Traditional solar panels have transformed renewable energy, but they come with one major limitation, they are rigid, heavy and designed to sit on flat surfaces such as rooftops or solar farms. That makes them difficult to install on curved buildings, lightweight structures or unconventional designs. Researchers in the United States are now working on a different approach. Using advanced 3D printing, they have developed a flexible solar material called Helio Skin that can bend, stretch and even move in response to sunlight, much like a sunflower. The innovation could allow solar technology to be integrated into buildings and structures where conventional panels simply cannot be used.
What is ‘Helio Skin’ and how does the flexible solar skin work
According to Cornell University, Helio Skin is an experimental solar technology developed by researchers in the United States to make solar energy systems lighter, more adaptable and easier to integrate into everyday architecture. Rather than relying on large, rigid glass panels, the system uses a 3D-printed flexible skin that can conform to curved and irregular surfaces.One of its most distinctive features is its ability to mimic heliotropism, the natural movement seen in plants such as sunflowers, which adjust their orientation throughout the day to maximise exposure to sunlight. Inspired by this biological process, Helio Skin incorporates flexible mechanisms that allow sections of the material to move, helping capture more sunlight without relying on bulky mechanical tracking systems.The prototype combines lightweight materials with programmable structures, allowing the solar skin to stretch, bend and adapt while maintaining its functionality. Researchers believe this biomimetic approach could improve how solar technologies are incorporated into future buildings.

* Extracted data entries
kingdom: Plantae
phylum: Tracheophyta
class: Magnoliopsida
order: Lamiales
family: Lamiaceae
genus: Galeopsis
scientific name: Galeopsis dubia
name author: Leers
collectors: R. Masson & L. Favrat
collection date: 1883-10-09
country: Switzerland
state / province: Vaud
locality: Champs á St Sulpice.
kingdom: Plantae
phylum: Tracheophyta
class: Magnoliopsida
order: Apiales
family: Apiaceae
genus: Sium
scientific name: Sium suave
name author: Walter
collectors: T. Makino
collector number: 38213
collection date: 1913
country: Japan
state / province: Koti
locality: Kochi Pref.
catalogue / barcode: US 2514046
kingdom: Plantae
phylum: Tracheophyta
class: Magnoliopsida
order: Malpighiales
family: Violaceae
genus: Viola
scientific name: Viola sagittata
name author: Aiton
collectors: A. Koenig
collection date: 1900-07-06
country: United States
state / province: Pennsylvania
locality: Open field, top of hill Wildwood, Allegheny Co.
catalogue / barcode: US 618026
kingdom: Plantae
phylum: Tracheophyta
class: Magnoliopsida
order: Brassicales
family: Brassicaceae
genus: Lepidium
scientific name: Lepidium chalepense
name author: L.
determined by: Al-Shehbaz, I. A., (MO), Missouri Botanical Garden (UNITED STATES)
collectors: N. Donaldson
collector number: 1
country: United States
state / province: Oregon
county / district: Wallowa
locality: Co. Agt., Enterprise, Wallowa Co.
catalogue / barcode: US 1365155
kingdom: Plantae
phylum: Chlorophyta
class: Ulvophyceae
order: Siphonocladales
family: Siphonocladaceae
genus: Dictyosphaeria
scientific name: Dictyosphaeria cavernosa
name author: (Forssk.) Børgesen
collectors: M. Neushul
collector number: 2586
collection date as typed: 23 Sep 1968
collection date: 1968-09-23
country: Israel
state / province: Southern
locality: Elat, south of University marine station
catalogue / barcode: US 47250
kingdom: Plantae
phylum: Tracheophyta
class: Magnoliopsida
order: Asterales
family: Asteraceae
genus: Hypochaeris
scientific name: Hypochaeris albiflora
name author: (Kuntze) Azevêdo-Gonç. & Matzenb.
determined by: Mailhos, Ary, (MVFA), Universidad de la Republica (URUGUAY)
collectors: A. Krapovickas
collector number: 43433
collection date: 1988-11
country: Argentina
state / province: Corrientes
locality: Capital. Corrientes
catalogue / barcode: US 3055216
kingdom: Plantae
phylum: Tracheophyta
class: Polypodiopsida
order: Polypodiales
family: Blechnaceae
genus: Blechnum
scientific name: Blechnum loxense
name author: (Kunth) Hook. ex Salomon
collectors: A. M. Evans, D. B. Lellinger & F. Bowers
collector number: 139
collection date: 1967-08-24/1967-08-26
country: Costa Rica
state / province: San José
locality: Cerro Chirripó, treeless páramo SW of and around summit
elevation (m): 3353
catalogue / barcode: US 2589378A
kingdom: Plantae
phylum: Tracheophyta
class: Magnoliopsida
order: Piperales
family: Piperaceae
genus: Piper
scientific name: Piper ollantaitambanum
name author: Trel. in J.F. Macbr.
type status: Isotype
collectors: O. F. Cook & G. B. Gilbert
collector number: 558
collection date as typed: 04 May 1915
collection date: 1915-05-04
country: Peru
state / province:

* Task A
Answer these questions from the Helio Skin text, marking your answers (i), (ii) and (iii):
(i) Which university is cited as the source describing Helio Skin?
(ii) What natural movement seen in plants does Helio Skin mimic?
(iii) What manufacturing technique did the researchers use to develop Helio Skin?
* Task B
Decide whether each statement agrees with the Helio Skin text, and support each yes or no with the deciding words from the text in quotation marks:
(i) Helio Skin relies on large, rigid glass panels.
(ii) Helio Skin can capture more sunlight without bulky mechanical tracking systems.
(iii) Traditional solar panels are designed to sit on flat surfaces.
* Task C
List every kind of building or structure on which, according to the Helio Skin text, traditional solar panels are difficult to install.
The lines play no part in this work.

* Exercise response A
(i) Cornell University
(ii) Heliotropism
(iii) Advanced 3D printing

* Exercise response B
(i) No: "Rather than relying on large, rigid glass panels, the system uses a 3D-printed flexible skin"
(ii) Yes: "helping capture more sunlight without relying on bulky mechanical tracking systems"
(iii) Yes: "designed to sit on flat surfaces such as rooftops or solar farms"

* Exercise response C
Curved buildings
Lightweight structures
Unconventional designs